According to the survey report of “Alzheimer’s disease drug development pipeline: 2022”, 31 drugs for AD treatment are currently in phase 3 clinical trials [47], including 3 antioxidants Hydralazine, Icosapent ethyl (the purified product of eicosapentaenoic acid (EPA)) and Omega-3 (a complex of docosahexaenoic acid (DHA) and EPA). Hydralazine exerts antioxidant effects by activating nuclear factor E2-related factor 2 (Nrf2) [48]. Both EPA and DHA, as Omega-3 polyunsaturated fatty acids (PUFAs), have been reported to have neuroprotective function through their antioxidant effects, and supplementation of DHA and/or EPA can alleviate AD symptoms [49, 50]. Interestingly, most of the studies also have reported the therapeutic effects of Omega-3 PUFAs against AD involve the anti-inflammatory effect [49, 50]. As far, there are currently 17 anti-inflammatory drugs in Phase 2 clinical trials (20.73% of total Phase 2 clinical candidates), including 9 biological reagents directly modulating immunity and 8 anti-inflammatory compounds targeting different immune proteins. Based on these new studies, strategies of anti-oxidation and anti-neuroinflammation are both important directions of current drug development against AD. Y-2, as a combination of Eda and (+)-Borneol, not only exerts superior antioxidant effect of Eda (Fig. 5F, G), but also inhibits neuronal necroptosis and neuroinflammation through the anti-inflammatory effect of (+)-Borneol (Figs. 4 and 7). Although both Eda and Y-2 treatments have been clinically reported with adverse effects including bruising, problems walking, and headaches; no significant difference in severe adverse events was found between Eda and Y-2 treatments in AIS patients [51]. Thus, we consider that Y-2 is worthy of further clinical investigation for AD treatment in the future.
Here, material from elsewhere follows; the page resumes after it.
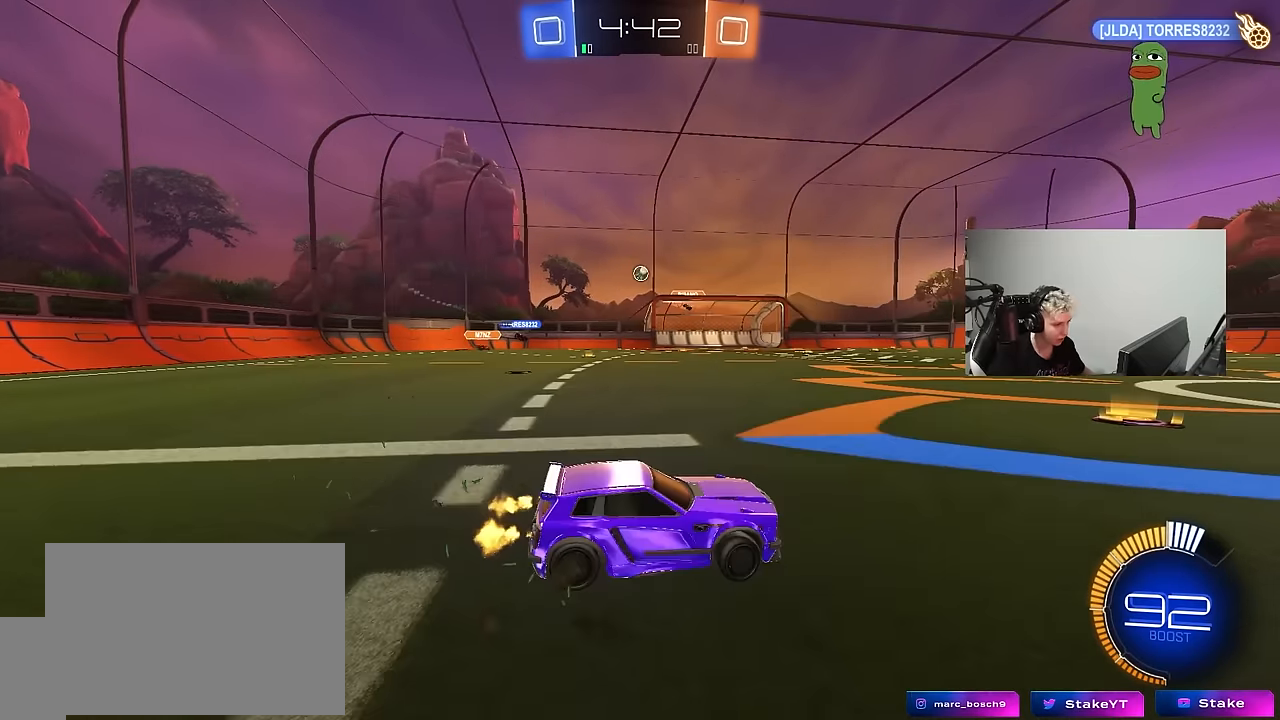
{"keys": ["a", "w"], "mouse": [], "mouse_move": "still", "events": [[133, "shift", "down"], [217, "shift", "up"]]}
In summary, we demonstrate that Y-2 attenuates cognitive deficits and AD-related pathologies in 5×FAD mice. In addition, we identify a mechanism by which Y-2 exerts a more potent effect than Eda alone, specifically in suppressing astrocyte-mediated neuroinflammation and subsequent neuronal necroptosis. Although our findings lead us to consider Y-2 as a strong drug candidate for AD therapy, this study still has several limitations. For instance, we need to investigate: (1) Y-2 efficacy in male 5×FAD mice, (2) Y-2 efficacy in other AD animal models, e.g. a Tau model, (3) Y-2 pharmacokinetic studies in AD animal models, (4) Y-2 efficacy in aged mice (with treatment started after amyloid pathology), (5) Y-2 may affect microglia-mediated inflammation and Aβ clearance. However, our findings support the notion that Y-2 treatment has promising efficacy against AD progression, and may also have general neuroprotective function in other NDs.

Drugs and mice

Edaravone injection (10 mg/5 mL) and Y-2 injection containing Edaravone (10 mg/5 mL) and (+)-Borneol (2.5 mg/5 mL) were provided by NeuroDawn Pharmaceutical Co., Ltd. Eda or Y-2 injections were diluted in saline and injected by i.p. with 6 mg/kg (Eda), or 7.5 mg/kg (Y-2), once daily. Female C57BL/6 wild-type (WT) and 5×FAD (JAX, Stock # 034848) mice were used in this study. 8-week-old 5×FAD mice were randomly divided into 3 groups (n = 10), injected with saline (Vehicle), Eda or Y-2 for further use. WT mice were injected with saline as a control group. All mice were maintained in a temperature (26–28 °C) and humidity-controlled environment with a 12-h light-dark cycle and free access to food and water unless otherwise indicated. All experiments were conducted in accordance with the regulations for the Administration of Affairs Concerning Experimental Animals and approved by the Laboratory Animal Care Committee at the China Pharmaceutical University (Permit number SYXK-2021-0011).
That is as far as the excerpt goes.